Endoscopy 2014; 46(06): 473-478
DOI: 10.1055/s-0034-1365402
Original article
© Georg Thieme Verlag KG Stuttgart · New York

Colon capsule endoscopy as possible filter test for colonoscopy selection in a screening population with positive fecal immunology

Grainne Holleran
1  Department of Gastroenterology, Adelaide and Meath Hospital, Tallaght, Dublin, Ireland
2  Department of Clinical Medicine, Trinity College Dublin, Tallaght Hospital, Dublin, Ireland
,
Ronan Leen
1  Department of Gastroenterology, Adelaide and Meath Hospital, Tallaght, Dublin, Ireland
2  Department of Clinical Medicine, Trinity College Dublin, Tallaght Hospital, Dublin, Ireland
,
Colm O’Morain
1  Department of Gastroenterology, Adelaide and Meath Hospital, Tallaght, Dublin, Ireland
2  Department of Clinical Medicine, Trinity College Dublin, Tallaght Hospital, Dublin, Ireland
,
Deirdre McNamara
1  Department of Gastroenterology, Adelaide and Meath Hospital, Tallaght, Dublin, Ireland
2  Department of Clinical Medicine, Trinity College Dublin, Tallaght Hospital, Dublin, Ireland
› Author Affiliations
Further Information

Publication History

submitted 17 November 2013

accepted after revision 30 January 2014

Publication Date:
13 May 2014 (eFirst)

Background and study aims: Stool tests are highly useful in colorectal cancer (CRC) screening programs; however, they are not as specific as users would like, and place a major burden on resources and subject a number of patients to the risks of invasive optical colonoscopy unnecessarily. Colon capsule endoscopy (CCE) has the potential to reduce the need for optical colonoscopy. To date, the role of CCE in a fecal immunological test (FIT)-based CRC screening program has not been formally evaluated. The aims of this study were to assess the sensitivity, specificity, and negative and positive predictive values of CCE compared with optical colonoscopy in an FIT-positive CRC screening cohort.

Patients and methods: A prospective comparison study of CCE compared with optical colonoscopy was undertaken within the second round of a FIT-based bowel screening pilot. Participants with a positive FIT result were invited to undergo both CCE and optical colonoscopy. CCE was performed on Day 1 and optical colonoscopy was performed the following morning.

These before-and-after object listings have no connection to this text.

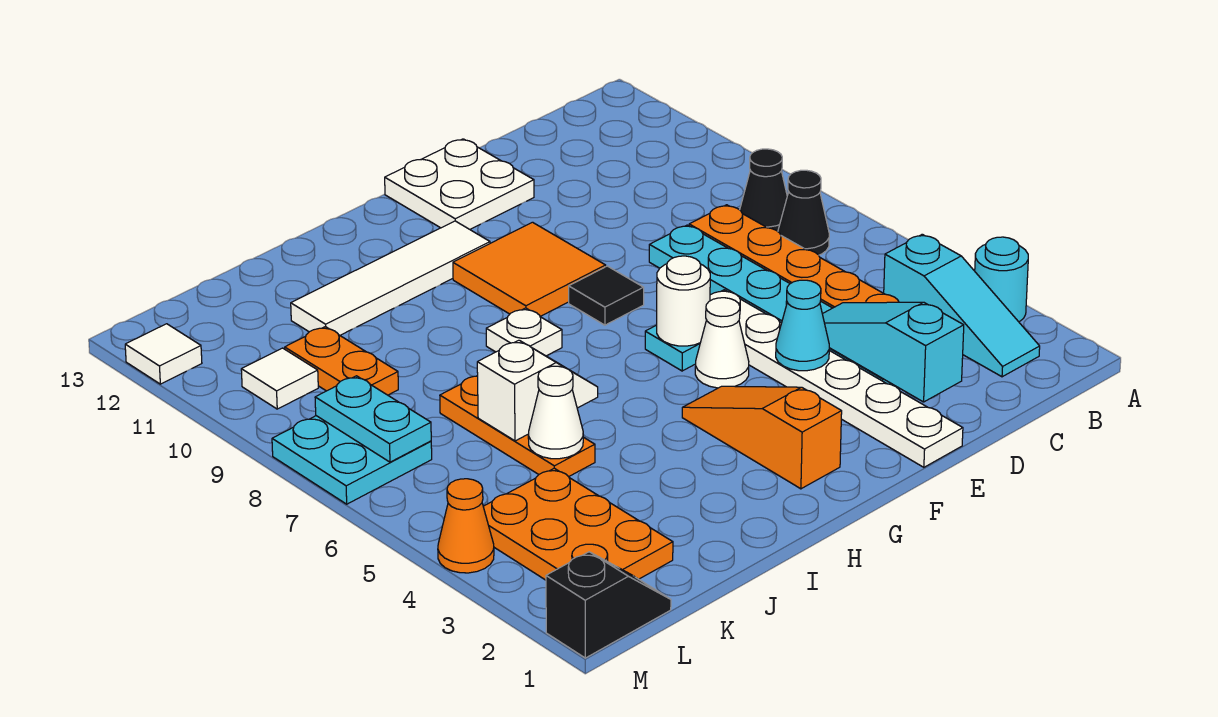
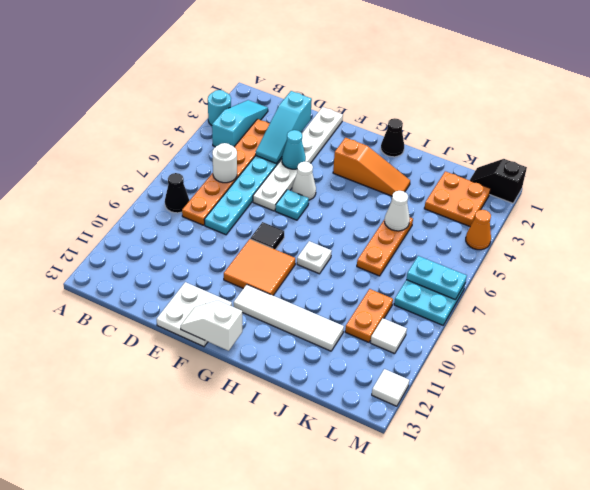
black cone B7 level 1 -> black cone H1 level 1
white round brick F6 level 2 -> white round brick C6 level 2
orange slope G2:G4 level 1 top 2 -> orange slope G3:I3 level 1 top G
white slope I6:J6 level 2 top J -> white slope F13:G13 level 2 top G
orange plate K2:L4 level 1 -> orange plate K2:L3 level 1
cyan plate L7:L8 level 2 -> cyan plate L7:M7 level 2

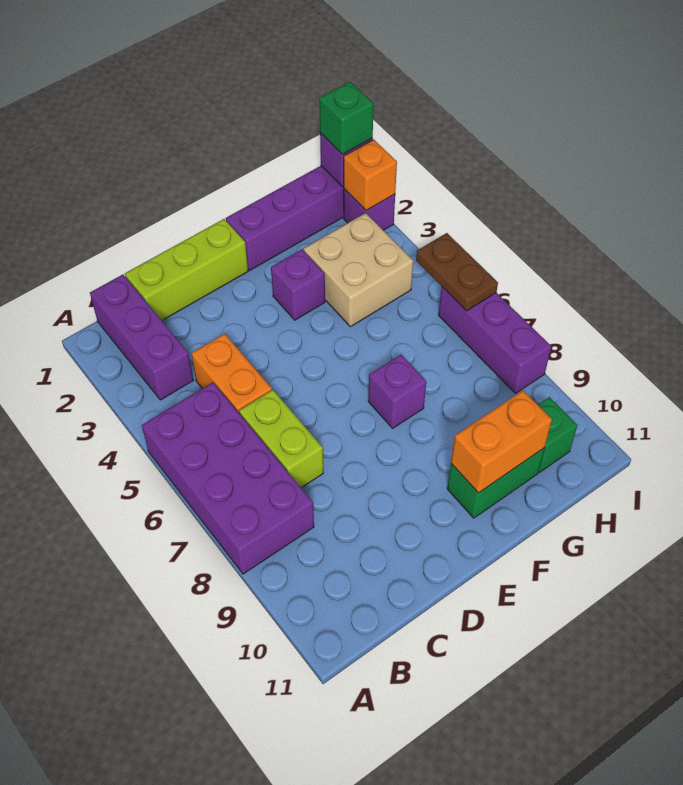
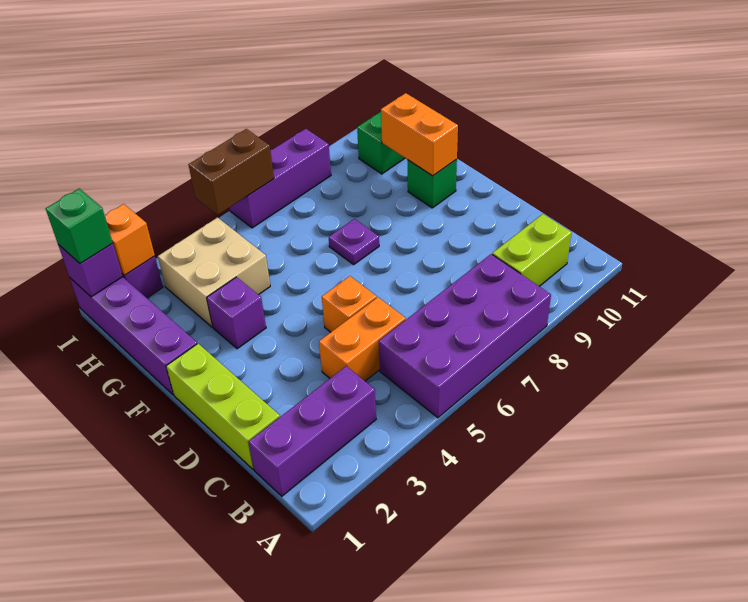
lime brick C6:C7 level 1 -> lime brick B9:B10 level 1
none -> orange brick D5 level 1
purple brick F7 level 1 -> purple plate F7 level 1
green brick F10:G10 level 1 -> green brick F10 level 1
brown plate I5:I6 level 2 -> brown brick I5:I6 level 2

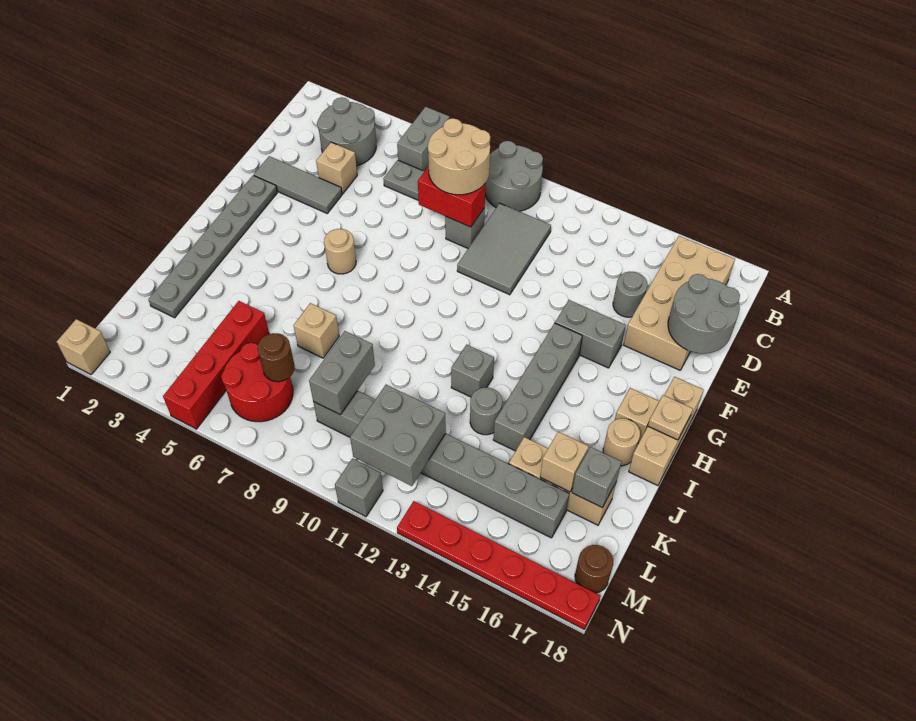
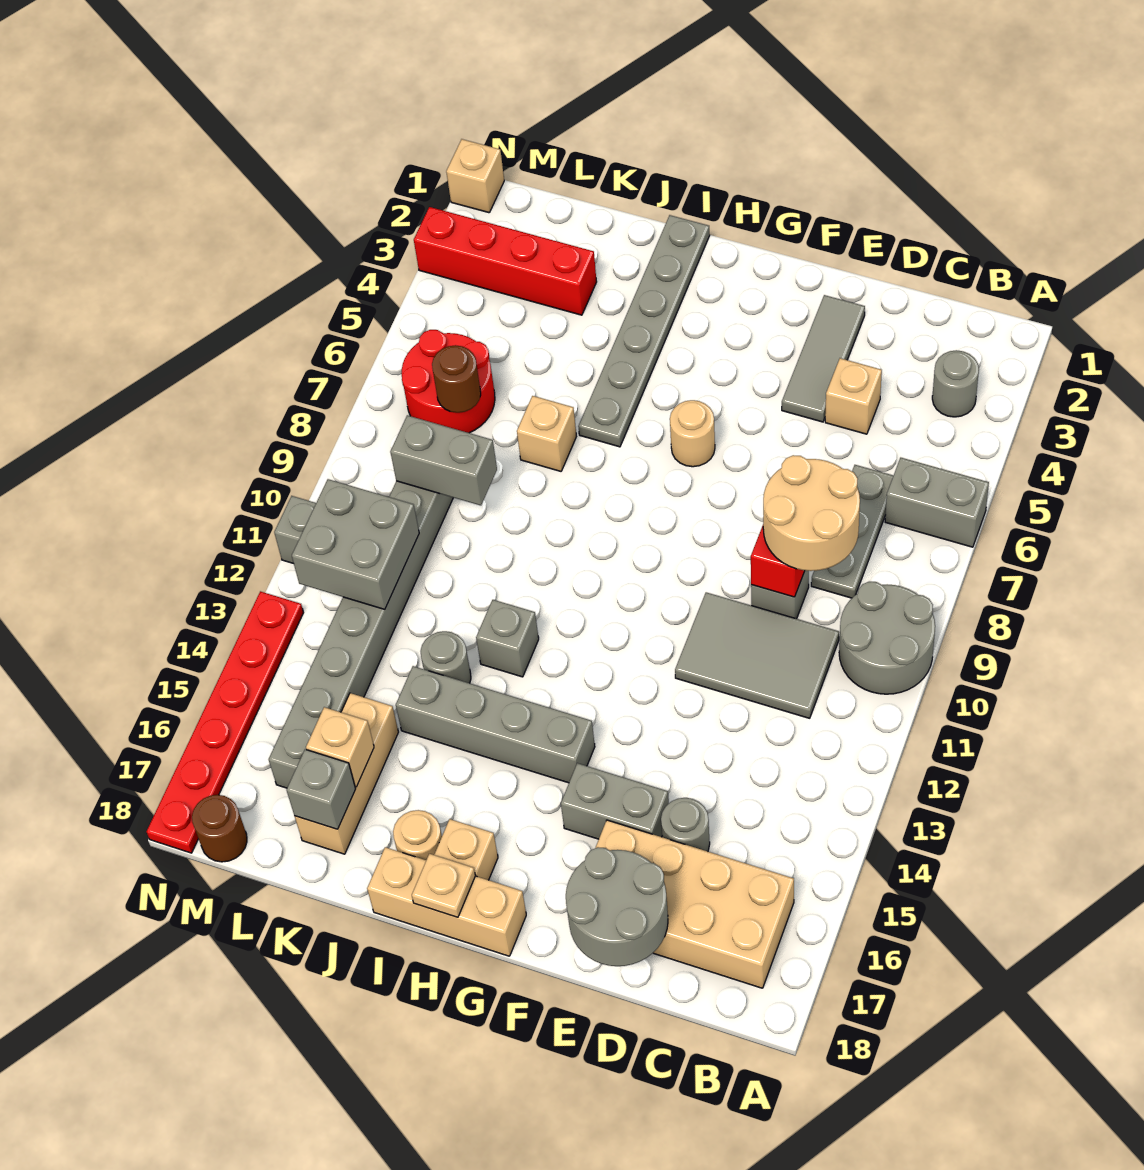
grey round brick B3:C4 level 1 -> grey round brick B3 level 1
grey plate F2:K2 level 1 -> grey plate I1:I6 level 1
grey brick F14:F15 level 1 -> grey brick E15:F15 level 1
red brick K5:N5 level 1 -> red brick K3:N3 level 1

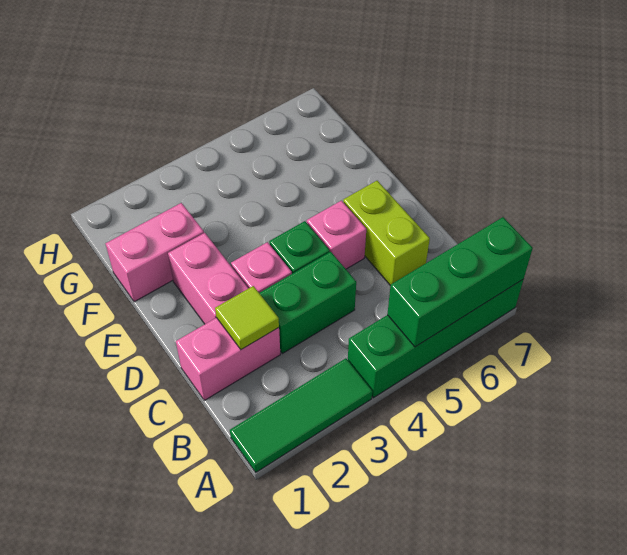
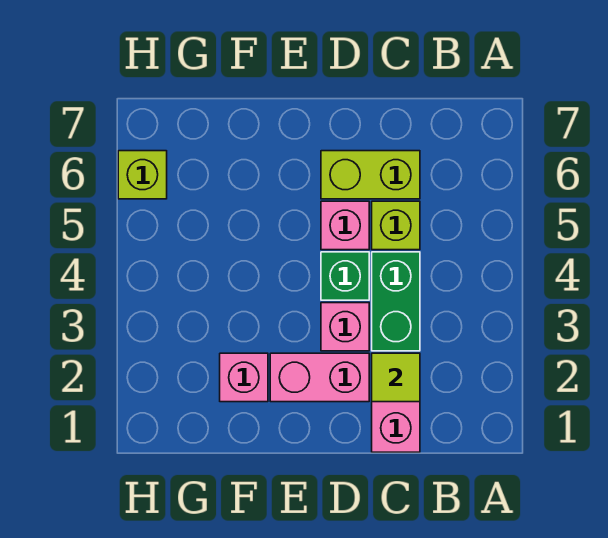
green tile A1:A3 level 1 -> none
green brick A4:A7 level 1 -> none
green brick A5:A7 level 2 -> none
none -> lime brick C5 level 1
pink brick F1:F2 level 1 -> pink brick F2 level 1
none -> lime brick H6 level 1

Results: A total of 62 participants were recruited. Optical colonoscopy detected at least one polyp in 36 participants (58 %), significant lesions in 18 (29 %), and cancer in 1 (2 %). There was good correlation between CCE and optical colonoscopy for any lesion and for significant lesions (r = 0.62 and 0.84, respectively). The negative predictive value of CCE was high both for any polyp (90 %) and for significant lesions (96 %).

Conclusions: CCE is a safe and effective means of detecting cancer and polyps in a positive FIT screening cohort. The results suggest that CCE would be a useful “filter test” in this situation, and would reduce the number of colonoscopies performed by 71 %.